In exchange for these bounties, the illustrados bartered the nation’s sovereignty in terms of economic parity rights for American businessmen and basing rights for the US military.
Under US tutelage our economic relation was bilateralized, our trade redirected to the US mainland thanks to the free trade agreement and the pegging of the peso to the then almighty US dollar. Subsequently, amendments to both economic and political arrangements allowed this country to break away from the bilateral arrangements that tied this country to the US
In fairness to the nationalistic elements in Philippine society, RP-US bilateral relations did not escape criticism and opposition. The “pros” versus the “antis” in Quezon’s time attest to this, but it was obvious that the economic clout of the “sugar bloc” won the day for the pro-US bloc.

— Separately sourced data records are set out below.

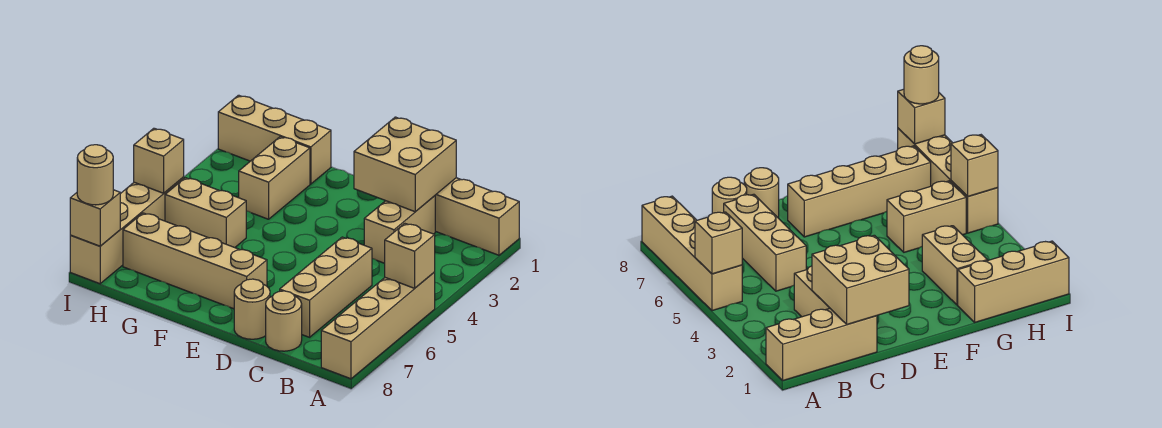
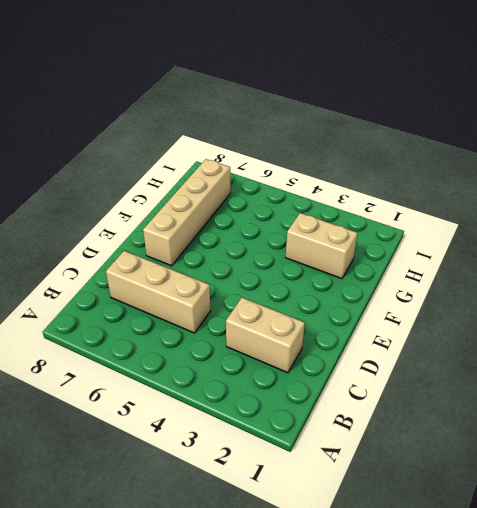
none -> tan 1x3 brick [435,178,519,255]
none -> tan 1x4 brick [321,272,435,379]
none -> tan 1x1 round brick [266,291,302,351]

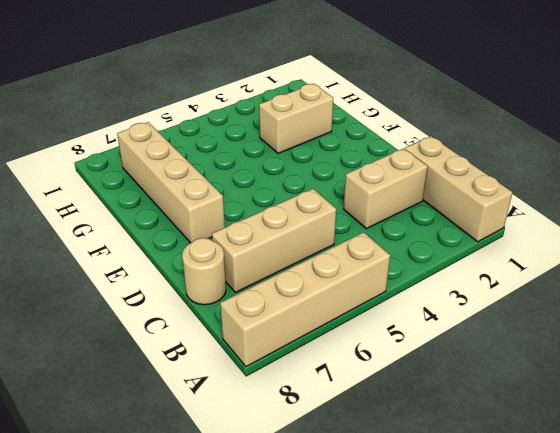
none -> tan 1x1 round brick [234,279,270,339]
none -> tan 1x3 brick [218,95,331,184]
none -> tan 1x2 brick [165,178,246,248]

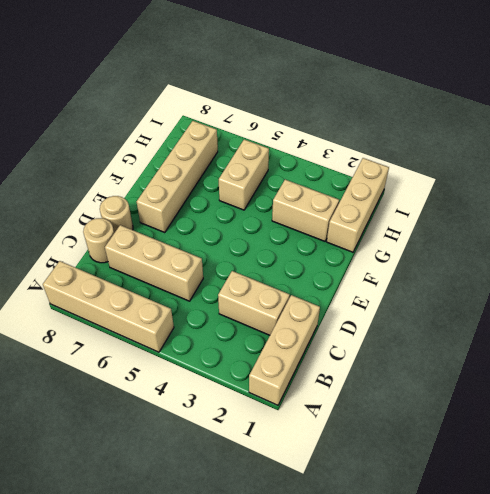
none -> tan 1x4 brick [70,177,184,284]
none -> tan 1x1 brick [385,224,435,288]
none -> tan 2x2 brick [354,117,456,212]

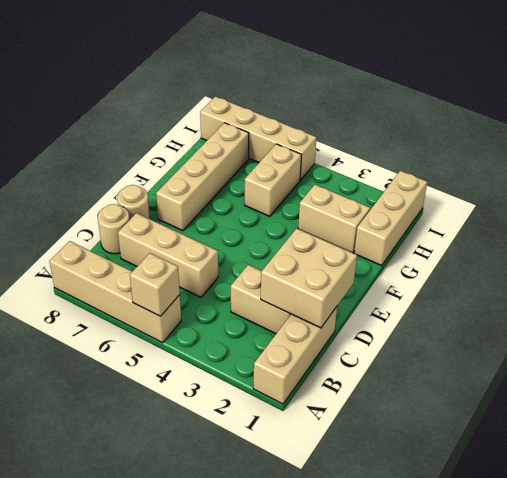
none -> tan 1x1 brick [134,128,184,193]
none -> tan 1x1 brick [70,190,120,246]
none -> tan 1x1 round brick [77,145,113,205]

The rest is history. The “Rigodon de Amor” gave way to the Foxtrot and Filipino schoolchildren were singing God Bless America – land that I love! Thousands upon thousands of fruit pickers from the Ilocos, Filipino students and professionals settled down in the States and today some of their descendants occupy important positions in local government units.
Today this nation is caught in the middle of a power play in the Asia-Pacific pitting two superpowers. The fear is that if these two elephants fight the grass under where we are located will be trampled upon. The hardliners do not want to talk to China but as many want to engage the Asian super-power. Obviously with the Chinese encroaching on our shores, we just cannot allow this big neighbor to keep digging in our garden. We have to put up the big sign – This Is Private Property Stay Out! There are others who feel that we should reach out across the fence engage our neighbor and discuss the issue of trespassing in a good-neighborly fashion.
In the meanwhile, Chinoys together with their Filipino friends and relatives greet each other Kung Hei Fat Choi hoping that the year of the monkey will bring good fortune to all.
To accommodate the celebrators of the Chinese New Year, the government officially declared a non-working holiday. These days in the living rooms in the evening many Filipino families are glued to the television sets as the kids watch their NBA stars perform in the hardcourt and the elders watch the Republican and Democratic presidential debates.
Indeed almost half a century of Christianity under Spain, half century of universal education and governance under US tutelage plus the diaspora that has sent some ten million Filipinos abroad has developed in the Filipino psyche an international mentality.
This makes him feel at home in any nook and cranny. His facility to learn languages makes it easy for him/her to adopt to a new environment.
Given the above, we feel sure that the new administration using creative diplomacy and goodwill can find the means to strike a modus vivendi with neighbors and allies in aid of promoting a zone of peace and prosperity in our part of the world.
Even as local shops are bursting at the seams with cheap Chinese products and our plantations try to supply bananas to every Chinese household, thousands of Fil-American sailors sail on US men-of-war while a few million Filipinos find their homes in their American dreamland.